# Mark Knopfler Spring tour 2010



## fretboard (May 31, 2006)

April 09, 2010 - Vancouver, BC Queen Elizabeth Theatre 
April 29, 2010 - Toronto, ON Massey Hall 
April 30, 2010 - Montréal, PQ Salle Wilfrid-Pelletier, Place Des Arts 

Presales are on now through http://www.markknopfler.com


----------



## Guest (Sep 14, 2009)

Very cool. It took me about a dozen listens to get in to _Kill to get Crimson_ but once in, man: it's a great album. Seeing it live would be sweet.


----------



## puckhead (Sep 8, 2008)

iaresee said:


> Very cool. It took me about a dozen listens to get in to _Kill to get Crimson_ but once in, man: it's a great album. Seeing it live would be sweet.

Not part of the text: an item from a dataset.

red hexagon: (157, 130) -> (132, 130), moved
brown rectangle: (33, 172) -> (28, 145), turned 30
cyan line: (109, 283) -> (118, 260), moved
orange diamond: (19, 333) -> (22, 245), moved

I saw him come trough last year (that CD was free with ticket purchase), and yes, he's definitely among the must-see guitarists out there. Tone exudes from his fingers. :bow:


----------



## Guest (Sep 14, 2009)

puckhead said:


> I saw him come trough last year (that CD was free with ticket purchase), and yes, he's definitely among the must-see guitarists out there. Tone exudes from his fingers. :bow:


Did he do Telegraph Road when you saw him? Few live experiences rival a great rendition of Telegraph Road IMO.


----------



## Rhythmeister (May 17, 2006)

Got pre-sale tix for Vancouver - thanks for the alert!

Cheers,
Blair


----------



## puckhead (Sep 8, 2008)

iaresee said:


> Did he do Telegraph Road when you saw him? Few live experiences rival a great rendition of Telegraph Road IMO.


yes, it was a very mixed bag. from new CD, to older solo stuff to DS.
He's such a brilliantly fluid player. only issue is, you can't understand a word he says :smile:


----------